MAURO GANDOLFI (1764-1834)
Profile of a Young Girl ( Italy c. 1800 )

Medium
Pen and brown ink on thick paper
Signed/Inscribed/Dated
German and French text on verso
Dimensions
81.00mm wide   112.00mm high (3.19 inches wide  4.41 inches high)
Literature:
Further related readings: Birke V., Italian Drawings 1350-1800: Masterworks from the Albertina, Fort Worth, Kimbell Art Museum; Los Angeles County Museum of Art (1992/93); Cazort M., Mauro in America, an Italian Artist visits the New World, Yale University Press (2003).
Condition:
Good
Description / Expertise
Previously attributed to Giuseppe Bernardino Bison, the present sheet is undoubtedly by Mauro Gandolfi. It shows the same characteristics in style and technique to numerous drawings of Study of Heads produced by the artist and now located in Vienna as well as in various private collections . Interestingly, on this drawing the artist has exploited the technique of hatched lines to create the shadows criss-cross to form a pattern of rhombuses, or lozenges, as was very much the practice of professional engravers in the eighteenth century.

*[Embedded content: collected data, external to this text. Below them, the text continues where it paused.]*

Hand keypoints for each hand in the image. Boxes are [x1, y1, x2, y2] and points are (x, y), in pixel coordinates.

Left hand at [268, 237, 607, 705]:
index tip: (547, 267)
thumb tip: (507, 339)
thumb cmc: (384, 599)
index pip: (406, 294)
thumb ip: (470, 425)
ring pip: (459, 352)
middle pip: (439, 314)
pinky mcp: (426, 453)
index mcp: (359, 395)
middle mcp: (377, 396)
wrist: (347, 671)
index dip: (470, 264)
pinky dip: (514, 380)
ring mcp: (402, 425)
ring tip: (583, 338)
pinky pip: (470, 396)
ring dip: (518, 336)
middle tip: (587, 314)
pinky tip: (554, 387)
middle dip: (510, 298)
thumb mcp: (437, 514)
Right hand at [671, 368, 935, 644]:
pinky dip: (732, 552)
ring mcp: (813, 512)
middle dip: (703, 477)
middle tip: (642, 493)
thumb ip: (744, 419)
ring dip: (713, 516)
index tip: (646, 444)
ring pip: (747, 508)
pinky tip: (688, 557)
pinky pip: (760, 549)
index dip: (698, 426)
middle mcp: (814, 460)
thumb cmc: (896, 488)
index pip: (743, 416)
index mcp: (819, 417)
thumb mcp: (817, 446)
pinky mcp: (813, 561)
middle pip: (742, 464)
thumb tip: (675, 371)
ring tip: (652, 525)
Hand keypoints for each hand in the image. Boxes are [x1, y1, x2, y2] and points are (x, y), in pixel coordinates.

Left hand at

Mauro Gandolfi was not only a prolific draughtsman but also an accomplished engraver by trade only recently emerging from under the shadow of his more famous father Gaetano and uncle Ubaldo. Although Mauro seems to have inherited from his father a delight in filling pages with clusters of picturesque heads drawn mostly from his imagination, the neoclassical mode of this drawing makes for a secure attribution to Mauro.

The draughtsman’s career was much more eventful than that of his father’s. It is while training as an engraver in Arras and Paris in the 1780’s that the artist was exposed to the Revolutionary ideas fomenting in France at the time. After spending six years in Paris whilst undergoing the most rigorous training in the world for reproductive engraving, he returned to Bologna in 1806 fluent in French and full of Napoleonic sympathies. However, he soon became ideologically disillusioned and eventually shifted his focus on skills as a printmaker. Increasingly active as an engraver, he wrote a widely read treatise Trattato dell’incisione in 1816.

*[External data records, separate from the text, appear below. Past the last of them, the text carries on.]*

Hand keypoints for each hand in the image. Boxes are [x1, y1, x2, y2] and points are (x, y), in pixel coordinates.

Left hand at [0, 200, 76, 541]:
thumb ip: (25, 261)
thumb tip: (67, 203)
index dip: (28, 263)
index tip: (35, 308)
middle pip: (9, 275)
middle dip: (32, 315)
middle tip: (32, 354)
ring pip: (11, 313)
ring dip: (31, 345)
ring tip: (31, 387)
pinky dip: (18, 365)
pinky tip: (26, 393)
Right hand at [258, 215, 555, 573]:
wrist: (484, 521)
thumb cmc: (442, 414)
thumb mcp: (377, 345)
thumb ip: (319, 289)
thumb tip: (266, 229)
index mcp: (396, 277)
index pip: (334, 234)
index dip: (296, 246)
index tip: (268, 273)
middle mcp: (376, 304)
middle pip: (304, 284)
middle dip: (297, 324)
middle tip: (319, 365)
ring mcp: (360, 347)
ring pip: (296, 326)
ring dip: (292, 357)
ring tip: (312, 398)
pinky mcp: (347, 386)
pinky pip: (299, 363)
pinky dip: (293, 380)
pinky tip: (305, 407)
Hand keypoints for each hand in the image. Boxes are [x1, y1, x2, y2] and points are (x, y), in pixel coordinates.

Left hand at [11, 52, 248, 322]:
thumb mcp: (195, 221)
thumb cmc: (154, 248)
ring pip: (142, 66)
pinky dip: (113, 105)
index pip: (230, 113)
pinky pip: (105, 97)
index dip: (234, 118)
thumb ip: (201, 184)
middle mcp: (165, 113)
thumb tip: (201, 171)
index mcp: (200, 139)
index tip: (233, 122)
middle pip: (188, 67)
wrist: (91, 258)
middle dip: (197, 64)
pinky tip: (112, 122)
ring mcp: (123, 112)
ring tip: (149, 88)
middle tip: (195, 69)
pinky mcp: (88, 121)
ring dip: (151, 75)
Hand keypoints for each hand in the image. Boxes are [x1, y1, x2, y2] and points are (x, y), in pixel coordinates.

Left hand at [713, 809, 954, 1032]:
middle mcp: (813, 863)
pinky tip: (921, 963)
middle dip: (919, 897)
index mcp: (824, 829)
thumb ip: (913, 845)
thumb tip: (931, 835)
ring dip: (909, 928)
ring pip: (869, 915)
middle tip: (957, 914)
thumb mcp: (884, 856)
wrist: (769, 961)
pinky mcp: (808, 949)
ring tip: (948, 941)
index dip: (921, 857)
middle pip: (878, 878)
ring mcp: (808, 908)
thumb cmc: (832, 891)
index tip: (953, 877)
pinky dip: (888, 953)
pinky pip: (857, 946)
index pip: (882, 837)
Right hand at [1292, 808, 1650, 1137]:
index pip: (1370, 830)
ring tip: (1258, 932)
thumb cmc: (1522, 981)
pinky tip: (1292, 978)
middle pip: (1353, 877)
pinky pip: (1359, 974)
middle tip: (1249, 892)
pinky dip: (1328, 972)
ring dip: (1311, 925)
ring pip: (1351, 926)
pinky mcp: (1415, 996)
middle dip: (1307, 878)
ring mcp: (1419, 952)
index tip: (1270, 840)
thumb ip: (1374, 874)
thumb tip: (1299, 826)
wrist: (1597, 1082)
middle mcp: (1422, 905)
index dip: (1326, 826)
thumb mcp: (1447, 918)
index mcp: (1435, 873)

On the fame of this publication, the artist was invited to visit America, an event coinciding with legal problems arising from his estranged wife, thus prompting his decision to try his fortunes in the New World that very same year. Even so, Gandolfi’s next artistic activity is recorded in Milan between 1817 and 1822, the artist returning to Bologna for the last ten years of his life where he died in 1834.